Но от этого еще далеко до самоубийства. Разочарование в России, вернее, сомнение в ней — рок огромного большинства крупнейших русских писателей, сумевших только закалиться в холоде опустошений.
Нет, Есенина доконало не это, а нечто очень личное.
Вот комментарий самого поэта к собственной судьбе:
Черный человек
Водит пальцем по мерзкой книге
И, гнусавя надо мной,
Как над усопшим монах,
Читает мне жизнь
Какого-то прохвоста и забулдыги,
Нагоняя на душу тоску и страх…
Слушай, слушай,
Бормочет он мне,
В книге много прекрасных
Мыслей и планов,
Этот человек проживал в стране
Самых отвратительных громил и шарлатанов.
Это стихотворение помечено концом ноября 1925 года.
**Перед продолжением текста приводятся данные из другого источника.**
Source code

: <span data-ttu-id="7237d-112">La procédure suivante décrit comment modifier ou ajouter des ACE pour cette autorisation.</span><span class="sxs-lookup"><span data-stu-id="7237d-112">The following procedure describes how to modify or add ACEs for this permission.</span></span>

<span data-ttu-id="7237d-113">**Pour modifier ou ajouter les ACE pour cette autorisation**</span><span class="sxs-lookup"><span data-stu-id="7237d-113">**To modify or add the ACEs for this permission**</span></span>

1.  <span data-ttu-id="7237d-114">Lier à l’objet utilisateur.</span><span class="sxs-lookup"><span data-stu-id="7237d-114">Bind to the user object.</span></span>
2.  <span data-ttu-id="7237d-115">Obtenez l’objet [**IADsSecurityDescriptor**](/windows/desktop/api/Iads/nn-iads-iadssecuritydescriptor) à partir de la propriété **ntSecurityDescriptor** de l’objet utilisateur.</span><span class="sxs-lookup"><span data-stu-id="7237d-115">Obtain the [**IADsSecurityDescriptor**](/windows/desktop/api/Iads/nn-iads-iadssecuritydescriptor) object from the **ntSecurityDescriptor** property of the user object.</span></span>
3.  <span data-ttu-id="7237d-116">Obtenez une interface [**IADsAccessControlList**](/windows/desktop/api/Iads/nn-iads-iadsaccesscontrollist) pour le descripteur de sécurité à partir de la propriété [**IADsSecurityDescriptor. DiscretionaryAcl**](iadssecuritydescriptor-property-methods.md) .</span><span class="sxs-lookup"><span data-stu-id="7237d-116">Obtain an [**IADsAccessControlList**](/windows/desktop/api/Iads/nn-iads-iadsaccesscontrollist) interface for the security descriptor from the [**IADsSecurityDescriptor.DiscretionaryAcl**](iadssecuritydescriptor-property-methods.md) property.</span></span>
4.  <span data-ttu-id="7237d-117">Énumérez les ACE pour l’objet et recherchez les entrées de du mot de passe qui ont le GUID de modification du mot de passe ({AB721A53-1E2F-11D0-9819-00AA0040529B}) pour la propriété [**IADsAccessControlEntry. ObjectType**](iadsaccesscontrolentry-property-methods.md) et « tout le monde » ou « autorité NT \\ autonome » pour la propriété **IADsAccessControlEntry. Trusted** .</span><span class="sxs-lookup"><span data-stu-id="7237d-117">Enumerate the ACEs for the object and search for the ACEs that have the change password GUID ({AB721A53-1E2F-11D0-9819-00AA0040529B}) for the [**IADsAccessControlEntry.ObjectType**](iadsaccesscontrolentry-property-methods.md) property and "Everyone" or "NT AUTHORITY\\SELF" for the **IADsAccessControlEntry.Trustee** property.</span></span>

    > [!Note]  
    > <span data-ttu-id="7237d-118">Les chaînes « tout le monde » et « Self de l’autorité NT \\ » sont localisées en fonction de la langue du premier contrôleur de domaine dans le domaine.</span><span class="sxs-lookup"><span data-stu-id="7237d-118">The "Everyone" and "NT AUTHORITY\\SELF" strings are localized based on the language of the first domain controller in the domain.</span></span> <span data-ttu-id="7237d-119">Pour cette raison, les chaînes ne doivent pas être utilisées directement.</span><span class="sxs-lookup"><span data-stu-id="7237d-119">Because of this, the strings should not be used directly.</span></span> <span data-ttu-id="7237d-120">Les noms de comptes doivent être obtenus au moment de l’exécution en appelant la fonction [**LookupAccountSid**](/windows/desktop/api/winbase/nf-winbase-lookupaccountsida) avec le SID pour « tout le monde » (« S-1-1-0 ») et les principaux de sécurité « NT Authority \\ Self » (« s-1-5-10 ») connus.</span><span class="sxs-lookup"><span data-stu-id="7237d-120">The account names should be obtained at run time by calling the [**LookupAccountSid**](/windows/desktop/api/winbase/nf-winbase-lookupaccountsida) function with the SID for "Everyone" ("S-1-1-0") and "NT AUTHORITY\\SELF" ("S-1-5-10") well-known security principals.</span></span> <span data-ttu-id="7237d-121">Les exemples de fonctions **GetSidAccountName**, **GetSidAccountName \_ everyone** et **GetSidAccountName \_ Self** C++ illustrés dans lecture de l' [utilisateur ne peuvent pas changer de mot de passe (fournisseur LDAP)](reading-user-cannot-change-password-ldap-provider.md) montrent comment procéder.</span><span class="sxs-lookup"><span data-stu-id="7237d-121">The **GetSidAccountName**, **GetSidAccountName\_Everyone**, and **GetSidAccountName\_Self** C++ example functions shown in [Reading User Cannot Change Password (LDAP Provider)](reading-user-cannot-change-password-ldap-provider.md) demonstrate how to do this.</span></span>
В конце декабря Есенин покончил с собой.
Есенин слишком ясно увидел правду жестокой действительности.
Но…
Друг мой, друг мой, прозревшие вежды
Закрывает одна лишь смерть.
Смерть и закрыла их.
Начало повести Замятина поразило всех. Прошло, минут двадцать, и автор прекратил чтение, чтобы уступить место за столом следующему писателю.
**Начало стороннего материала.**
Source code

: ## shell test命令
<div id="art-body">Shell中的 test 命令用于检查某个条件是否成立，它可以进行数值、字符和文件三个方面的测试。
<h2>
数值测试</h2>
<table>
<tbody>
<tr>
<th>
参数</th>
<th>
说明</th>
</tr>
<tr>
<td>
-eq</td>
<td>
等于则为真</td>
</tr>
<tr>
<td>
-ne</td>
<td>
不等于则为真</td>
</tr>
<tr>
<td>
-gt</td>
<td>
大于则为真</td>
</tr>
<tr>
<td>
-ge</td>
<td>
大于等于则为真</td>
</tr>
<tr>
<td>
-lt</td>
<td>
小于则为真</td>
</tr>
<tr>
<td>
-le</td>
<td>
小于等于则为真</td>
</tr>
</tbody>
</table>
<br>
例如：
— Еще! еще! продолжайте, просим!
Широколицый, скуластый, среднего роста, чисто одетый инженер-писатель, недавно выписанный. Горьким из Англии, спокойно поднимался со стула.
— Продолжайте, просим, просим!
Голоса становились все более настойчивыми, нетерпеливыми, громкими.
Замятин покорился, сел на место и продолжал читать. После этого еще раза два пытался прервать чтение, но безуспешно. Слушали, затаив дыхание. Потом устроили ему овацию. Ни у кого из выступавших в тот вечер, даже у Блока, не было и доли того успеха, какой выпал Замятину. Чуковский носился по залу и говорил всем и каждому:
— Что? Каково? Новый Гоголь. Не правда ли?
Говорили, что Горький без ума от автора «Уездного». Эта повесть, напечатанная еще в 1913 году в «Заветах», в 1916 году вошла в сборник рассказов Замятина, но прошла незамеченной для широкой публики. В день своего едва ли не первого настоящего успеха Замятин был уже автором множества мелких рассказов и трех повестей: «Уездное», «На куличках», «Островитяне».
Выдающийся инженер, командированный русским правительством в Англию на третий год войны, лектор на кораблестроительном отделении Петербургского политехнического института вдруг оказался в первом ряду современных писателей и сразу стал признанным метром молодых прозаиков.
Вряд, ли будет ошибкой назвать начало третьего литературного десятилетия в России «студийным». Первые два десятилетия нашего века, несмотря на все уважение и внимание к литературной технике, прошли, конечно, под знаком более глубоких интересов и задач. С победой коммунизма все упростилось до последней степени не только в жизни, но и в литературе.
Пролеткультовцы, самые наивные и малограмотные из новых литераторов, не сомневались, что через месяц-другой с их помощью начнется: новая, пролетарская эра мировой культуры. Вот только еще немного подучиться у спеца технике сочинительства, а там уж мы покажем.
Спрос на «техников писательского ремесла» становился огромным.
Хорошо было начинающим стихотворцам: у них — незаменимый, прирожденный учитель — Гумилев. Но как обойтись будущим прозаикам без своего учителя? Не будь в то время в Петербурге Замятина, его пришлось бы выдумать.
Замятин и Гумилев — почти ровесники. Первый родился в 1885 году, второй годом позже. Революция застала того и другого за границей. Гумилев был командирован в Париж с поручениями военного характера, Замятин — в Англию, наблюдать за постройкой ледокола «Александр Невский» (впоследствии «Ленин»). Оба осенью 1917 года вернулись в Россию.
Есть что-то общее в их обликах, в их отношении к литературе.
Гумилев был человеком редкой дисциплины, сосредоточенной воли, выдержки. Теми же качествами привлекателен характер Замятина.
Каждый из них «алгеброй гармонию поверил». Тот и другой твердо знали, что мастерство достигается упорной работой.
На этом кончается их сходство. Героическая судьба и литературная роль Гумилева вполне исключительны… Вернемся к Замятину. Не следует умалять и его значения, тем более что путь его далеко еще не закончен.
Его деятельность, его поведение отмечены тем знаком прочности и добротности, о которых говорит Толстой, описывая английскую обстановку Вронского. От довольно частых и разнообразных встреч с Замятиным у меня осталось именно такое впечатление.